Modified Poly(arylene ether sulfone) Compositions and their Segmented Block Copolymers
A series of modified poly(arylene ether sulfone)s (PAES) incorporating hexafluoroisopropylidene units and co-monomers, bisphenol A (BA), 4,4′-dihydroxyterphenyl (DHTP) and triptycene-1,4-hydroquinone (TPDH), were synthesized using a polyetherification synthetic method. These thermoplastic PAES were copolymerized with the elastomer, polydimethylsiloxane (PDMS) to form segmented block copolymers. The segmented block copolymers with diverse PAES structures were studied and investigated for their thermal, tensile, and morphological properties. These multiphase segmented block copolymer materials have the potential to impart useful combinations of optical transparency, thermal stability, and enhanced tensile properties, and enhanced environmentally resistant properties for various high impact, high performance applications.
In Chapter 2, hexafluoroisopropylidene bisphenol PAES (BAF PAES) segmented block copolymers containing various volume fraction of PDMS were synthesized.

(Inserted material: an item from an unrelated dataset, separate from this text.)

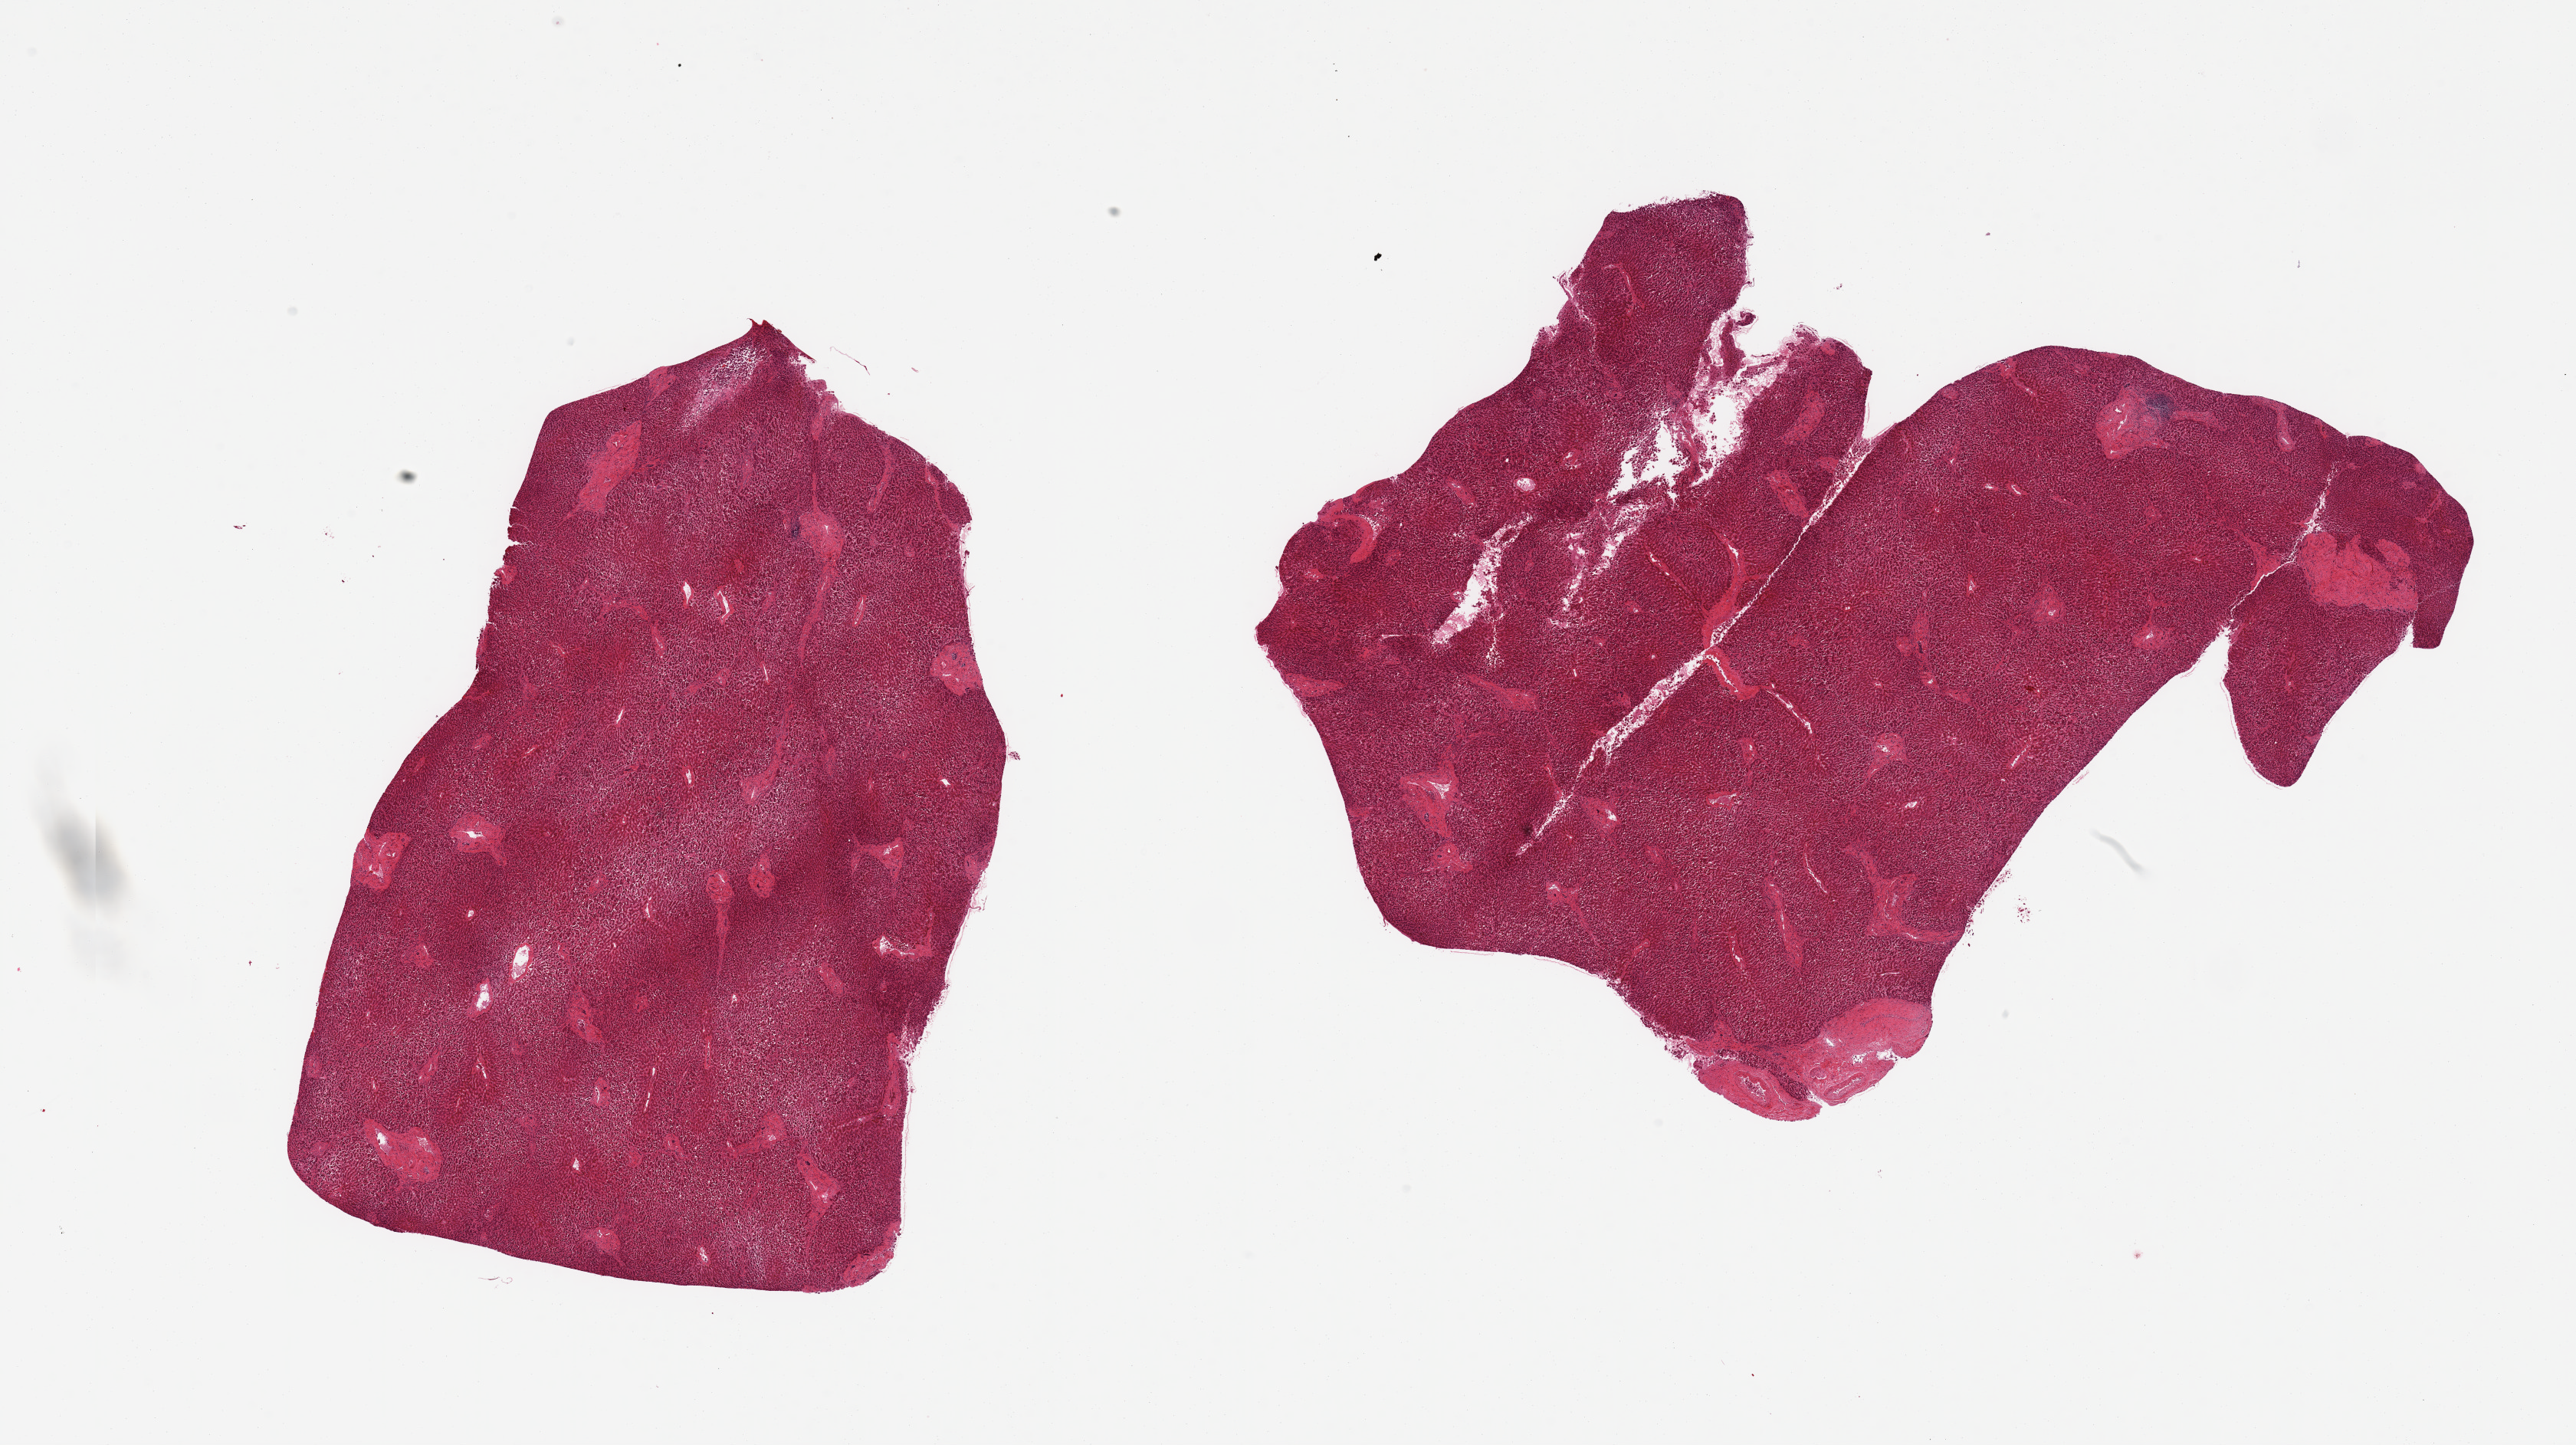
Whole-slide image, hematoxylin and eosin (H&E) stain, brightfield — whole scanned area (about 26.6 x 14.9 mm, from a 20x scan) shown as a low-resolution overview, PAXgene-fixed, paraffin-embedded tissue, target tissue: liver, tissue donor sample.
Pathologist's review note for this sample: 2 pieces; periportal fragmentation of cord cells greater than central.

Analysis of the segmented block copolymer films by atomic force microscopy (AFM) and small angle x-ray scattering (SAXS) show the materials are microphase separated. Further analysis of the BAF PAES segmented block copolymers by transmission electron microscopy (TEM) show an increased morphological order with decreasing PDMS content, with lamellar morphologies formed at higher or near equal PAES and PDMS volume fractions. Comparatively, the morphological properties of the BAF PAES segmented block copolymers are considerably different from the isopropylidene bisphenol PAES (BA PAES) segmented block copolymer of similar PDMS volume percents.
In this document, segmented block copolymers prepared from BA PAES incorporating 4,4′-dihydroxyterphenyl (DHTP) and triptycene-1,4-hydroquinone (TPDH) co-monomers were characterized by proton nuclear magnetic resonance spectroscopy (¹H NMR). Films of these materials, prepared from THF solution, were tested for thermal and tensile properties. These materials provide higher thermal stabilities over the BA PAES segmented block copolymers with thermal degradation ranging 380–435 °C under nitrogen at 5%-wt. loss. Similarly, the PAES incorporating co-monomers gave higher Tg (200 °C) than the BA PAES (183 °C) synthesized in our labs. Previously synthesized BA PAES segmented block copolymers showed plastic to elastomeric tensile properties upon increasing addition of PDMS content. These new segmented block copolymers, incorporating co-monomers, provided comparable results with the reported BA PAES segmented block copolymers analogues.
The last research topic discussed in this dissertation covers the preparation of blends from 5% of segmented block copolymer and 95% of Udel®, donated by Solvay Advanced Polymers. The preparation of blends from the segmented block copolymers containing random copolymers led to materials with higher moduli than Udel® as observed by dynamic mechanical analysis (DMA). Tensile measurements performed by Instron also show the blends have high moduli, though no changes in the tensile elongation comparable to Udel®.